A differenza della comunione pura, il condominio degli edifici è costituito da un sistema misto composto da proprietà esclusiva e comunione e cioè dai singoli appartamenti di proprietà esclusiva e dalle parti comuni che servono a tutto l’edificio e che vanno a formare il condominio vero e proprio.
Proprio dalla comproprietà, dalle modalità d’uso, dalla contribuzione alle spese delle parti comuni nascono i più disparati motivi di contrasto.
Vediamo in dettaglio quali sono le parti comuni dell’edificio.
Secondo quanto è disposto dal Codice Civile (art. 1117) per parti comuni si devono intendere: in generale, tutte le parti che servono all’uso comune, e, in particolare, il suolo dove sorge l’edificio, le fondamenta, i muri portanti o maestri, i muri perimetrali, i tetti, le scale, i portoni d’ingresso, i vestiboli, i portici, i cortili, i locali per la portineria, per la lavanderia, per il riscaldamento centrale, le opere di qualunque genere che servono all’uso comune come gli ascensori, i pozzi, le cisterne, gli acquedotti, le fognature, i canali di scarico e tutti gli impianti (gas, luce, acqua) fino al punto in cui si diramano nei vari appartamenti e quindi diventano di proprietà esclusiva dei singoli proprietari. Anche i lastrici solari, qualora non siano di uso esclusivo risultante dal titolo di acquisto, sono da considerare parti comuni.
Il lastrico solare, in quanto parte terminale dell’edificio avendo funzione di copertura e protezione dello stesso, anche se in uso esclusivo ad un solo condomino, in mancanza di un titolo da cui risulta l’esclusiva proprietà di questi, è da considerare proprietà comune.
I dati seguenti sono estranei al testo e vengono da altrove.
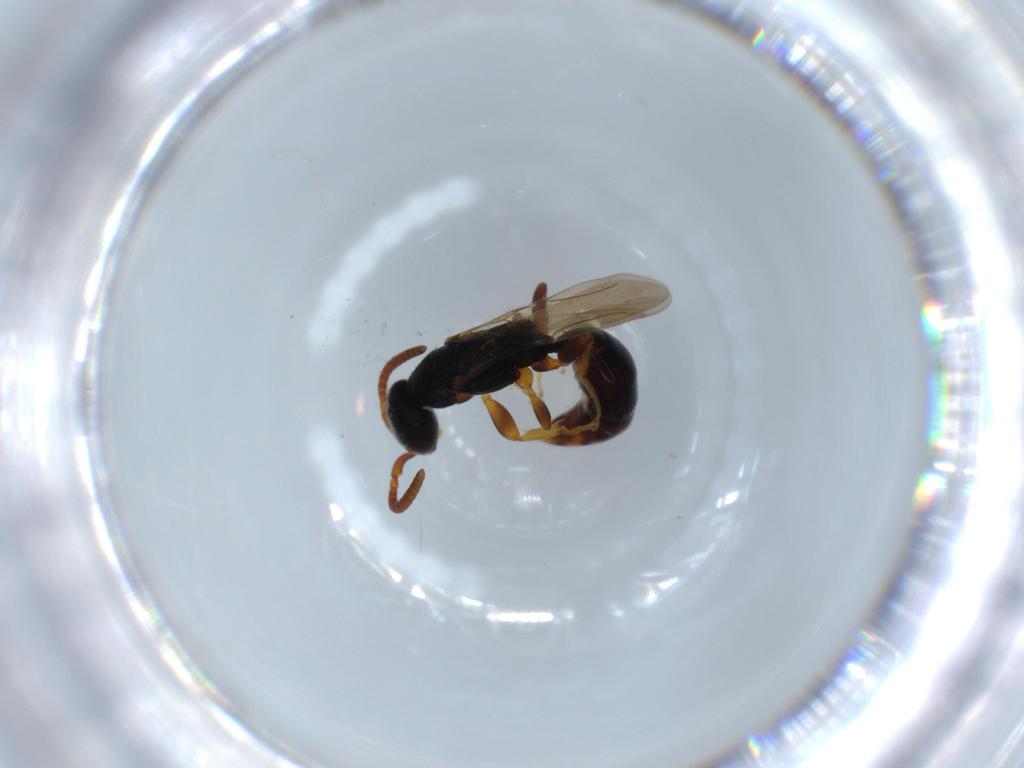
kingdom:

I balconi non sono da considerarsi parti comuni, mentre lo è il rivestimento dei frontalini dei balconi, per la funzione ornamentale e decorativa per l’intero edificio.

DIRITTI SULLE COSE COMUNI

Il diritto sulle cose comuni di ogni condomino è proporzionato al valore del piano o porzione di piano che gli appartiene a meno che il titolo non disponga diversamente. In altre parole, la legge dà un’indicazione generale sulla suddivisione del diritto di ogni partecipante alla comunione, ma dà anche la facoltà di determinazione dei criteri di valutazione. Solitamente si considera 1000 il valore dell’intero edificio e si procede alla suddivisione, tenendo conto della superficie, in millesimi dei singoli appartamenti, dei box, dei garage, dei negozi ecc. Nulla vieta però, nella suddivisione in millesimi di competenza di ognuno, di adottare un criterio di valutazione che tenga conto di altri fattori quali la cubatura, l’esposizione al sole, il piano o altri vantaggi esclusivi.
La legge dispone che, anche rinunciando al diritto sulle parti comuni, il condomino è tenuto a partecipare comunque alle spese di manutenzione e conservazione delle suddette.
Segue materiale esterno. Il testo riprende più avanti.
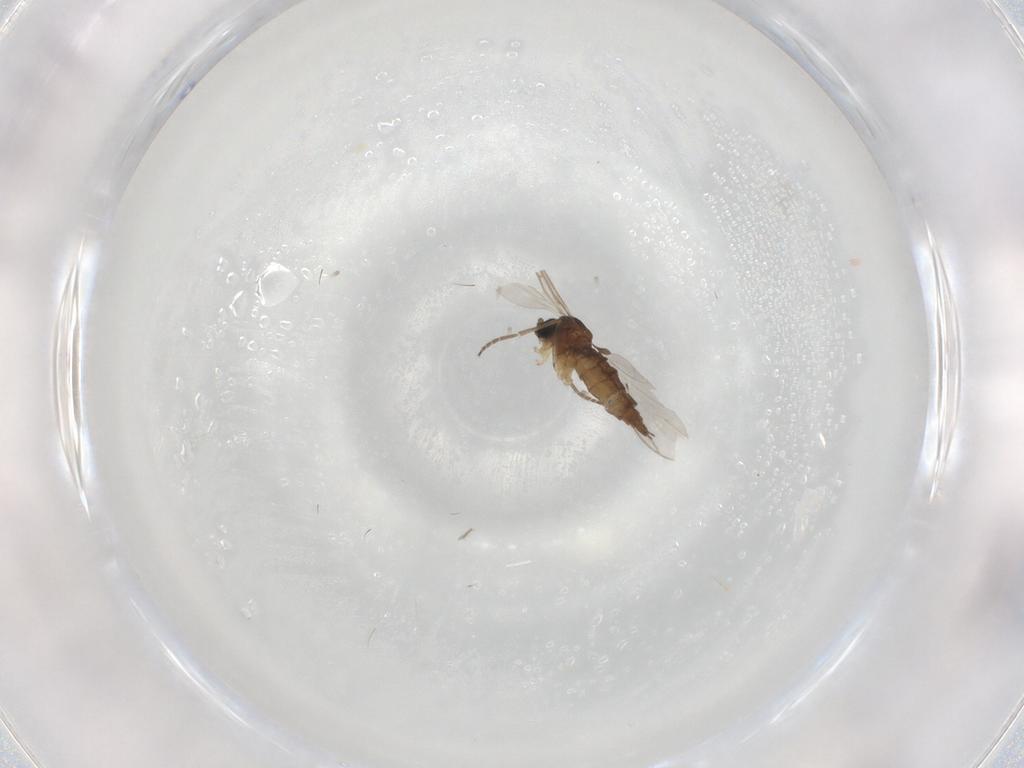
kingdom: Animalia
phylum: Arthropoda
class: Insecta
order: Diptera
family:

Per esempio, un condomino che non possiede la macchina e quindi non usufruisce dell’eventuale area destinata al parcheggio delle auto, pur rinunciando ai suoi diritti su detta area, è tenuto ugualmente a partecipare alle spese. Naturalmente, se tutti i condomini sono d’accordo, chi rinuncia al diritto può essere esonerato dalla contribuzione alle spese.
I diritti sulle cose comuni non vanno confusi con l’uso che ognuno può farne secondo la regola generale sulla comunione (art. 1102 C.C.). Non vi può essere nessuna limitazione al godimento di una parte comune derivante dalla misura della quota condominiale.
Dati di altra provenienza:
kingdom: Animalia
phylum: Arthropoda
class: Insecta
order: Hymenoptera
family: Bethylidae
INDIVISIBILITÀ DELLE PARTI COMUNI

Le parti comuni dell’edificio sono indivisibili a meno che la divisione non renda più agevole il godimento della cosa a tutti i condomini.
L’assemblea dei condomini può deliberare la suddivisione di parti comuni.
Un terrazzo sopra il tetto, per esempio, può essere diviso se tutti i condomini ottengono vantaggi dalla suddivisione. Se uno solo di loro ne riceve uno svantaggio ed è stato dissenziente o assente alla riunione che ha deciso la suddivisione, la delibera assembleare può essere impugnata per l’annullamento.